Wednesday, June 01, 2011

Drasty rym dogerel, 01/06/2011

Sir [Name Redacted]'s Song

When I was a lad I served a term,
As [redacted] to an attorney's firm,
I, er, did this'n'that while distracted,
And I polished up the knockers of the [redacted].
I polished those knockers so quietlee
That now I am a personage Parli'mentary.

CHORUS: He polished up those knockers so quietlee,
That now he is a personage Parli'mentary.

As [redacted] I made such a mark,
That they gave me a post on which I can't remark,
I served the writs for a case I can't name,
And I copied certain letters on a person of Fame.
I copied all the letters so obscurely,
That now I am a personage Parli'mentary.

CHORUS: He copied all those letters so obscurely,
That now he is a personage Parli'mentary.

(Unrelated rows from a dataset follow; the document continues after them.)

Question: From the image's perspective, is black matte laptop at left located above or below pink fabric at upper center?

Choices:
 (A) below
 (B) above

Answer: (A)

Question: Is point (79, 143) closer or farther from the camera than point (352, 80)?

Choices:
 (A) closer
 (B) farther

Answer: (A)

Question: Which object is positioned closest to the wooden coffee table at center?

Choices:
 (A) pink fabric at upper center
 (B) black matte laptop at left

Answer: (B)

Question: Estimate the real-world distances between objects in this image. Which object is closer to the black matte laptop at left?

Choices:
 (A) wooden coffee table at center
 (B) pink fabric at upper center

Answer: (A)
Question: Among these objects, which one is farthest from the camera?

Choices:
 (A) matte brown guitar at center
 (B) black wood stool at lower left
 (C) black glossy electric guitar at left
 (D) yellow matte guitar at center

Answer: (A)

In serving writs I made such a name,
That a [redacted] I soon became;
I wore clean collars and a brand new tie,
For the [redacted occurrence] at a place in Ely;
And that [redacted occurrence] did so well for me,
That now I am a personage Parli'mentary.

CHORUS: That [redacted occurrence] did so well for he,
That now he is a personage Parli'mentary.

Of legal knowledge I acquired such a grip,
That all other libel lawyers I did soon outstrip;
And that [redacted employer] was, I ween,
The only [redacted] I ever had seen.
But that kind of thing so suited me,
That now I am a personage Parli'mentary.

CHORUS: And that kind of thing so suited he,
That now he is a personage Parli'mentary.

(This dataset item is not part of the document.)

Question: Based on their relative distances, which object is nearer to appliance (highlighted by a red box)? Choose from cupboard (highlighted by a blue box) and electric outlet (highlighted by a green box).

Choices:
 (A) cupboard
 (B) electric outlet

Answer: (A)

I grew so rich that I was sent
By an overwhelming safe-seat into Parli'ment.
I always voted at my party's call,
And I stuffed my pockets 'till they were absurdly full.
I did so little good, they rewarded me,
By making me the ruler of [redacted entity]!

CHORUS: He did so little good, they rewarded he,
By making him the ruler of [redacted entity]!

Now, sinners, all, wherever you may be,
If you want your peccadilloes in obscurity,
If your soul isn't fettered by an honest rule,
Be careful to be guided by this golden rule –
Stick close to your cash and give your lawyer's fee,
And you all may be like [redacted personality]!

CHORUS: Stick close to your cash and give your lawyer's fee,
And you all may be like [redacted personality]!